Directions for this task:
Copy every line of the listing below verbatim, leaving the pictures out of your reproduction.

Figure understanding tasks:
>>>>
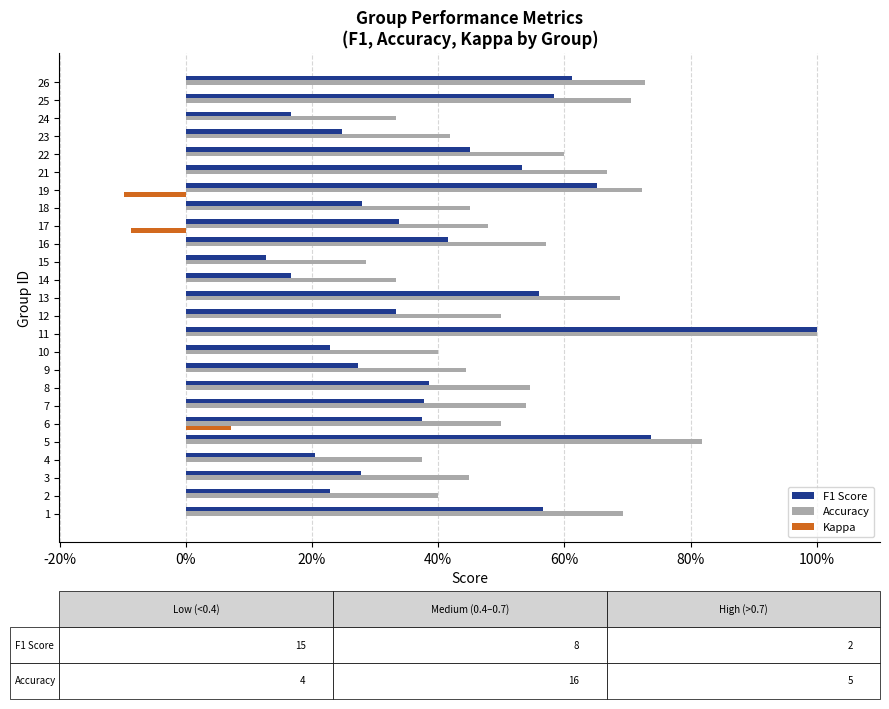

Rank the series by their maximum value, from lowest to highest.

Kappa, F1 Score, Accuracy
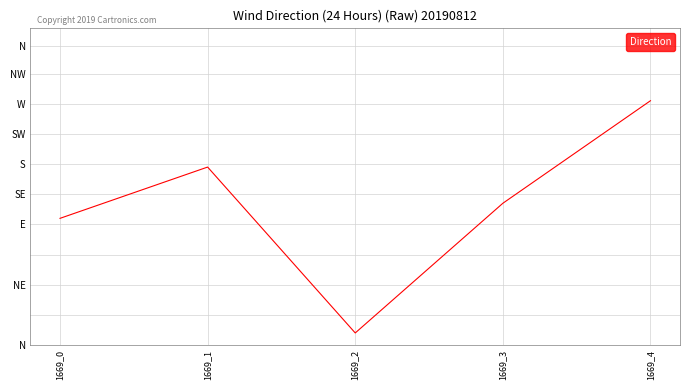

Is this an area chart (filled region under the line)?

No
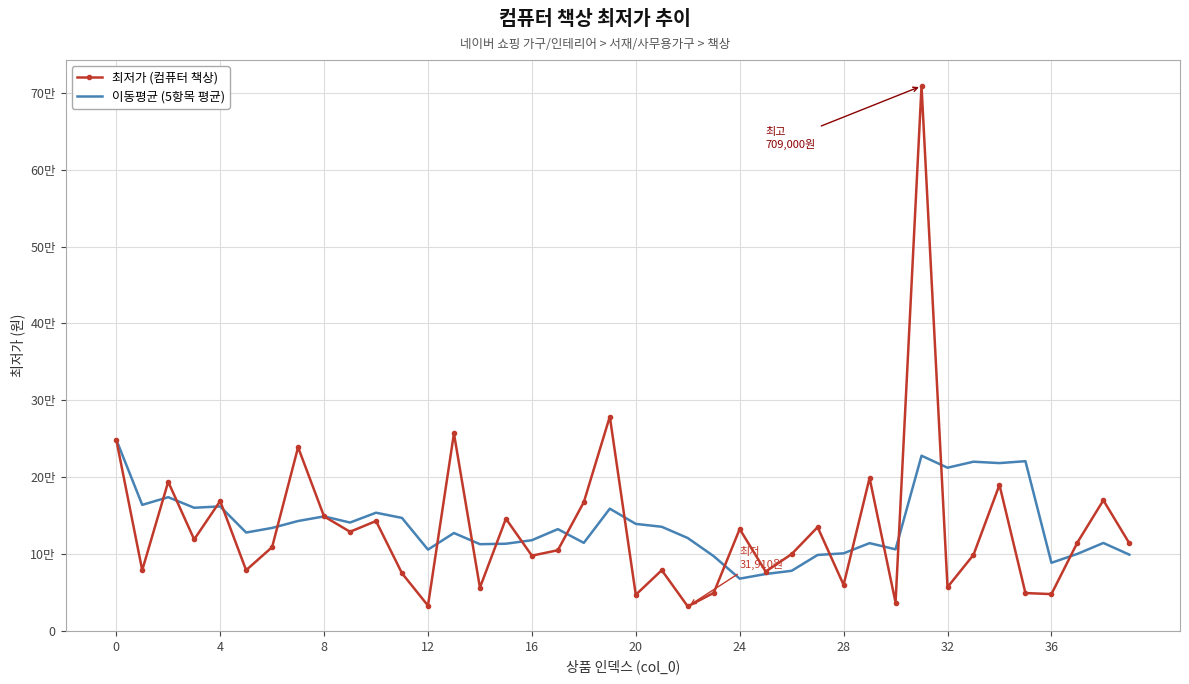

List the series in order of their peak value, lowest first.

이동평균 (5항목 평균), 최저가 (컴퓨터 책상)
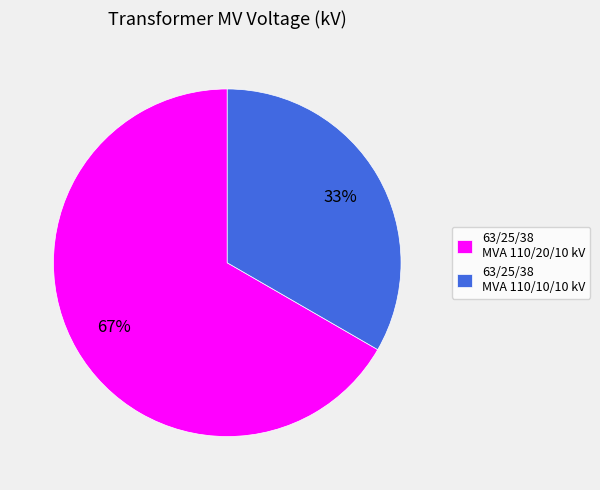

What is the smallest slice in the pie chart?

63/25/38 MVA 110/10/10 kV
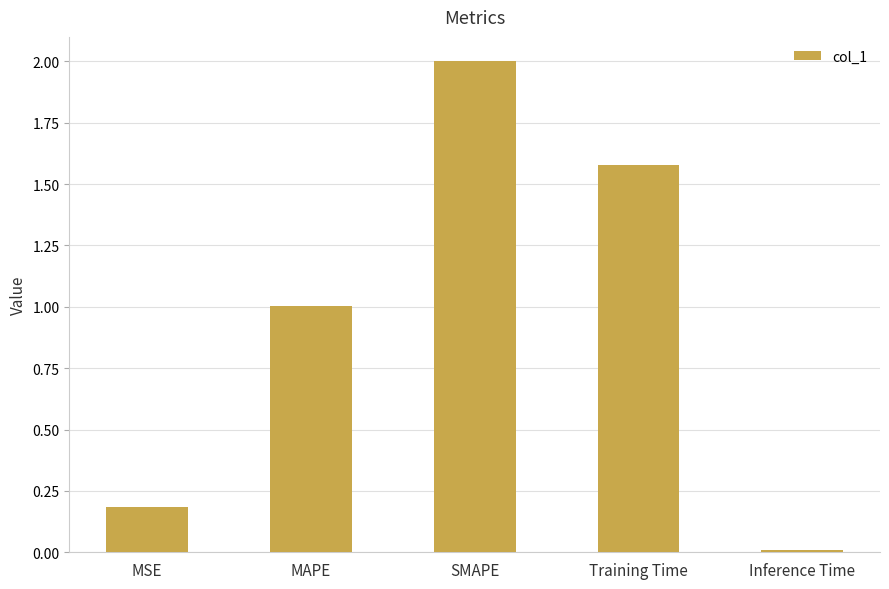

Rank the categories by value from lowest to highest.

Inference Time, MSE, MAPE, Training Time, SMAPE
<<<<
Response box:
Rank the series by their maximum value, from lowest to highest.

Kappa, F1 Score, Accuracy

Is this an area chart (filled region under the line)?

No

List the series in order of their peak value, lowest first.

이동평균 (5항목 평균), 최저가 (컴퓨터 책상)

What is the smallest slice in the pie chart?

63/25/38 MVA 110/10/10 kV

Rank the categories by value from lowest to highest.

Inference Time, MSE, MAPE, Training Time, SMAPE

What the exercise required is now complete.